Document source ->
━━━━━━

Comme amener la fillette d'Irak en Europe pouvaut prendre beaucoup de temps, M. Dinnayi a demandé de l'aide à ses amis arméniens. «Récemment, nous avons eu des problèmes de visa en Irak, car la procédure d'obtention de l'autorisation des ambassades et des hôpitaux pouvait prendre une éternité. J'ai donc choisi l'Arménie. La dernière fois que j'étais en Arménie, j'ai parlé à Rustam Bakoyan, le député yézidi au Parlement arménien. Il s'est entretenu avec le ministre de la Santé et l'ambassadeur d'Arménie en Irak nous a aidés à obtenir le visa. Je suis ravi que nous ayons commencé notre mission humanitaire en Arménie et envoyé le premier enfant là-bas pour un traitement. Si tout se passe bien, nous amènerons davantage d'enfants de familles vulnérables d'Iraq à se faire traiter », a dit Mirza Dinnayi, directeur de Pont Aérien Irak et lauréat du Prix Aurora 2019.

━━━━━━

(Enregistrements de données)

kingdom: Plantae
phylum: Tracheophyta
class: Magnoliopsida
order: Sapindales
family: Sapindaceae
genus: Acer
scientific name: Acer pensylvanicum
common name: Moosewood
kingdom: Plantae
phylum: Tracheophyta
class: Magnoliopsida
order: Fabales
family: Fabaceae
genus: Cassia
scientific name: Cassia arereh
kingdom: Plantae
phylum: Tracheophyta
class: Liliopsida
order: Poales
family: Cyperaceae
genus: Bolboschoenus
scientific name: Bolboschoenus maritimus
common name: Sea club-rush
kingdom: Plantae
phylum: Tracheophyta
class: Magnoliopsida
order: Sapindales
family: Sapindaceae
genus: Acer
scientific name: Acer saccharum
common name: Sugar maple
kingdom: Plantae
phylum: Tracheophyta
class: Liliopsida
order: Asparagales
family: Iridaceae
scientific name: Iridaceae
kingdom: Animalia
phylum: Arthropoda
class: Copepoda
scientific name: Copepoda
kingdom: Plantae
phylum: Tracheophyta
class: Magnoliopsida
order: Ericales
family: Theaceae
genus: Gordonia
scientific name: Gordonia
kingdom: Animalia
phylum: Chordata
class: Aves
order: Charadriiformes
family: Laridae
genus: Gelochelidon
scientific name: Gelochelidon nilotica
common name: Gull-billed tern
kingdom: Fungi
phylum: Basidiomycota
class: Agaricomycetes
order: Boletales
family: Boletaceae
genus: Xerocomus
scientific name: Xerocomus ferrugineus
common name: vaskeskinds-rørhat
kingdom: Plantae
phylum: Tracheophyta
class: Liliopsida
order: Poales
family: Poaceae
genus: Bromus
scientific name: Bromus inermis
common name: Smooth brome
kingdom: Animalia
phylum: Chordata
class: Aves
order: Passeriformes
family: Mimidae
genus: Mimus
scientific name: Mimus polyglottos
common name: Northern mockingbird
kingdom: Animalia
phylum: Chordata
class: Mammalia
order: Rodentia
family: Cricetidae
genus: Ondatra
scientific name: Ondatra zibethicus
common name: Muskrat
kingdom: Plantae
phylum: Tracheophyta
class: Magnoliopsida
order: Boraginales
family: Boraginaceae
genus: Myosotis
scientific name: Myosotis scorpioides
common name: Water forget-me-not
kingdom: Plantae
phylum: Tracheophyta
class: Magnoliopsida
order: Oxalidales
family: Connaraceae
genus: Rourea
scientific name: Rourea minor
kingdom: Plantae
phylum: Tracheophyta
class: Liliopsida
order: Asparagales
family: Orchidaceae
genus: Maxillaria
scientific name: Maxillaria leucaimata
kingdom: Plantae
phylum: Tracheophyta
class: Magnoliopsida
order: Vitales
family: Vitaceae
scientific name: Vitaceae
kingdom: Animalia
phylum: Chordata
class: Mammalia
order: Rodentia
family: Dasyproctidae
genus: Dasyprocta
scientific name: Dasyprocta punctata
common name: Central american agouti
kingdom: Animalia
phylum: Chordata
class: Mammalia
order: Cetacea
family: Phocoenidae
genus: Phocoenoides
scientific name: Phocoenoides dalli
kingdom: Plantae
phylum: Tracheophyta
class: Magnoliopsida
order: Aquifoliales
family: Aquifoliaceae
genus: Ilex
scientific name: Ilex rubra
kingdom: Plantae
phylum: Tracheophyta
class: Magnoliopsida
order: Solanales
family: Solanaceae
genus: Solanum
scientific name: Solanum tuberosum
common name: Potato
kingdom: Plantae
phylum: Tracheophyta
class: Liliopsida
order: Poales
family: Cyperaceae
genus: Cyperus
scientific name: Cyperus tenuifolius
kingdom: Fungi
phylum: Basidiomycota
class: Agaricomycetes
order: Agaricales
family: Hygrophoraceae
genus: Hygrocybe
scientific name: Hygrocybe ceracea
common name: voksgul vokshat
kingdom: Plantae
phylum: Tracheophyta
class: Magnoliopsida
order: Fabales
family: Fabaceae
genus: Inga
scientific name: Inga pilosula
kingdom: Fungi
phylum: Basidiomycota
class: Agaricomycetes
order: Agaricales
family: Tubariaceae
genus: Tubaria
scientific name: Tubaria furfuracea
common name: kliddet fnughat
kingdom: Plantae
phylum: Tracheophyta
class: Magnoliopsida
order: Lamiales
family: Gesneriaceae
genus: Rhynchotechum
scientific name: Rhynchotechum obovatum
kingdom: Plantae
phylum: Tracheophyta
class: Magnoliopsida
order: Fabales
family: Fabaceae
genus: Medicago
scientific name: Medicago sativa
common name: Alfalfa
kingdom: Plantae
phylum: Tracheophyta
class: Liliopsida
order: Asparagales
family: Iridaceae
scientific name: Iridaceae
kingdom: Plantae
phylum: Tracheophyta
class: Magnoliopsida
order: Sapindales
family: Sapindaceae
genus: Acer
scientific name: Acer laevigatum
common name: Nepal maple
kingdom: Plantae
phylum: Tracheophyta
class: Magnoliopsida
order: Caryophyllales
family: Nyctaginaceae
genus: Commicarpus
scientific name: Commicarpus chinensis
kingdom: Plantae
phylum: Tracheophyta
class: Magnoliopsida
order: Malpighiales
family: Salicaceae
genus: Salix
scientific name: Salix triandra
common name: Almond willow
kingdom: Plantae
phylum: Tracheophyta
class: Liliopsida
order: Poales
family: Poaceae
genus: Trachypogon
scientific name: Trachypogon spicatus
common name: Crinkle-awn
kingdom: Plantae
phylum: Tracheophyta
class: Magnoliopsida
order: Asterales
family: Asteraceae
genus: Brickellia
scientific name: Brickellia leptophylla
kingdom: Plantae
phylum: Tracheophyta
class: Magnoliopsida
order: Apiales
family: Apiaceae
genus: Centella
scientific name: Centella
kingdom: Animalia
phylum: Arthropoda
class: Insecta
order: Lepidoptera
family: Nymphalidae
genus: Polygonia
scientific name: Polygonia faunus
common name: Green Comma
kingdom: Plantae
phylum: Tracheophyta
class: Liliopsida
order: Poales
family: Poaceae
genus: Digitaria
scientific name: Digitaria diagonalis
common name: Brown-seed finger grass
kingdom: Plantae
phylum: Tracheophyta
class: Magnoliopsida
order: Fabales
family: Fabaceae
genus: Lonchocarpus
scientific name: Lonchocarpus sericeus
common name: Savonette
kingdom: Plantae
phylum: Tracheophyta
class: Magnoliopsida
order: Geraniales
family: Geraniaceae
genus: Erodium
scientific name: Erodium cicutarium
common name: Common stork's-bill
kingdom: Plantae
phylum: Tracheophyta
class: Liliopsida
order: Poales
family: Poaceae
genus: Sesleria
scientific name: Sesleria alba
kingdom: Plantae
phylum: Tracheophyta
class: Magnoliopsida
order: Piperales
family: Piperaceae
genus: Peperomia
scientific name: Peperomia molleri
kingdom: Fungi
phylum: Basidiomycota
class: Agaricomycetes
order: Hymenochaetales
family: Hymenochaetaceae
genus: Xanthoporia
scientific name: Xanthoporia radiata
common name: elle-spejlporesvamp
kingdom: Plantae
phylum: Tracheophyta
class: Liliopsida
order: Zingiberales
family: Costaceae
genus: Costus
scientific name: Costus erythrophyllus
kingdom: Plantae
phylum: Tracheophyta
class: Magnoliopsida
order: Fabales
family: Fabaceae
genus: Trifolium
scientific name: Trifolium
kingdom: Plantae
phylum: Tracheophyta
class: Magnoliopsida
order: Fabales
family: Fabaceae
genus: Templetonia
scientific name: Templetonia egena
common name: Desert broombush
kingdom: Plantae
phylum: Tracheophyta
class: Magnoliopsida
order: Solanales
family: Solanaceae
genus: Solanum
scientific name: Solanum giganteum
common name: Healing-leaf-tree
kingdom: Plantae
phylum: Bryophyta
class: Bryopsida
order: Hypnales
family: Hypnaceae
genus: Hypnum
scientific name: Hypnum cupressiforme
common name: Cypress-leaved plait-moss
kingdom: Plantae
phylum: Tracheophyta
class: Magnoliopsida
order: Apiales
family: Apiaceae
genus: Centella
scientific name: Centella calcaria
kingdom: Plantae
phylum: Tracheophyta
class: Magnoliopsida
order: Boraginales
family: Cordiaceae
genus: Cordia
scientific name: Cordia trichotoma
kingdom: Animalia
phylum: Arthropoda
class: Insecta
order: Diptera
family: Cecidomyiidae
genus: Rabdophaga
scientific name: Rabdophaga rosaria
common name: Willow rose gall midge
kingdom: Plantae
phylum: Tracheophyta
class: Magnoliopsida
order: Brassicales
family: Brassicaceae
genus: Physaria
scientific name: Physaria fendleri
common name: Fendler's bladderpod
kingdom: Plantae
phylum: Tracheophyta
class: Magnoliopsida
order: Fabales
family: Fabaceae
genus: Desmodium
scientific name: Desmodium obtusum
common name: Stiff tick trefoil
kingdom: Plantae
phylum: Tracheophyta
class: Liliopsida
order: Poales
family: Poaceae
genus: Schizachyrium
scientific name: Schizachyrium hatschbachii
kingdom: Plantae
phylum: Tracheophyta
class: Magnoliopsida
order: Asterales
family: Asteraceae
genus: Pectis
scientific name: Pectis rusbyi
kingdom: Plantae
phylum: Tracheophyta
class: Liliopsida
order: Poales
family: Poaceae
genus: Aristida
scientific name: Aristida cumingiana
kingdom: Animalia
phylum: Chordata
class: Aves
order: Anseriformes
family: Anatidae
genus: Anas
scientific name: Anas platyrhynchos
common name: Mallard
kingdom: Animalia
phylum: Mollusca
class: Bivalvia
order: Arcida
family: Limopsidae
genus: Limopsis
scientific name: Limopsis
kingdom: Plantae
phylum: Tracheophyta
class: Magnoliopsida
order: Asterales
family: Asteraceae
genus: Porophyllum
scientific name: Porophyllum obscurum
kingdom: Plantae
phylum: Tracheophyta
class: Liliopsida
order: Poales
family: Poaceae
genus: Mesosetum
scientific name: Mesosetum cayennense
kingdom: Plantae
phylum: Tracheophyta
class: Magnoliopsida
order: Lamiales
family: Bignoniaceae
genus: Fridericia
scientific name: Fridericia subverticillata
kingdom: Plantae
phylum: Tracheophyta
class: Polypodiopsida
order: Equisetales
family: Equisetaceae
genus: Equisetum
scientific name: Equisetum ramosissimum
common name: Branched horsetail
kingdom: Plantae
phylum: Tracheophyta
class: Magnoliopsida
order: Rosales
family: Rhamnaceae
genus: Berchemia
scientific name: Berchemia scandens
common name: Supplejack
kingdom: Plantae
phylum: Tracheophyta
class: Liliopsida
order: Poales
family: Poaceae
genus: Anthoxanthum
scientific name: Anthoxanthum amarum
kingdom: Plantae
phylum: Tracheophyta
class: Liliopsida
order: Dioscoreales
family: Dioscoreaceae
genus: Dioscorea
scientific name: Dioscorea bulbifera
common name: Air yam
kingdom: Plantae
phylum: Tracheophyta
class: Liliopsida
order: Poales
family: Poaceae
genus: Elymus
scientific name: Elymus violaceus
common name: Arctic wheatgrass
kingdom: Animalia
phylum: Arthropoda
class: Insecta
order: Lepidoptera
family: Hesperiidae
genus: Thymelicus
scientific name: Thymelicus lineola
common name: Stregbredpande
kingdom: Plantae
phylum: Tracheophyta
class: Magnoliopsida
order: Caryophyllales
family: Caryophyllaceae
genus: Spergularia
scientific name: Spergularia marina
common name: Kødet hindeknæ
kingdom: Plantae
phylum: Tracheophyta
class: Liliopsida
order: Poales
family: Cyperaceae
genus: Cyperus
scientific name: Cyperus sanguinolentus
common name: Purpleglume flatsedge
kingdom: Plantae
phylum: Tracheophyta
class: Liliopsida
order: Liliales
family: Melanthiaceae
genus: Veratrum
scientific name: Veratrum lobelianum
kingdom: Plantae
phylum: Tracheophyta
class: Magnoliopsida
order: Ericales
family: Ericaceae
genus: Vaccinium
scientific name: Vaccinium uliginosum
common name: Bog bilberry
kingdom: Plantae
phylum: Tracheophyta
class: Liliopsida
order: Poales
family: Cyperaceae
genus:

━━━━━━

Énoncé du problème -> Recopiez mot pour mot, s'il vous plaît, le passage du texte sur la mission humanitaire en Arménie qui commence à « Comme amener la » et se termine à « Prix Aurora 2019. ».

Résultat ci-dessous ->
Comme amener la fillette d'Irak en Europe pouvaut prendre beaucoup de temps, M. Dinnayi a demandé de l'aide à ses amis arméniens. «Récemment, nous avons eu des problèmes de visa en Irak, car la procédure d'obtention de l'autorisation des ambassades et des hôpitaux pouvait prendre une éternité. J'ai donc choisi l'Arménie. La dernière fois que j'étais en Arménie, j'ai parlé à Rustam Bakoyan, le député yézidi au Parlement arménien. Il s'est entretenu avec le ministre de la Santé et l'ambassadeur d'Arménie en Irak nous a aidés à obtenir le visa. Je suis ravi que nous ayons commencé notre mission humanitaire en Arménie et envoyé le premier enfant là-bas pour un traitement. Si tout se passe bien, nous amènerons davantage d'enfants de familles vulnérables d'Iraq à se faire traiter », a dit Mirza Dinnayi, directeur de Pont Aérien Irak et lauréat du Prix Aurora 2019.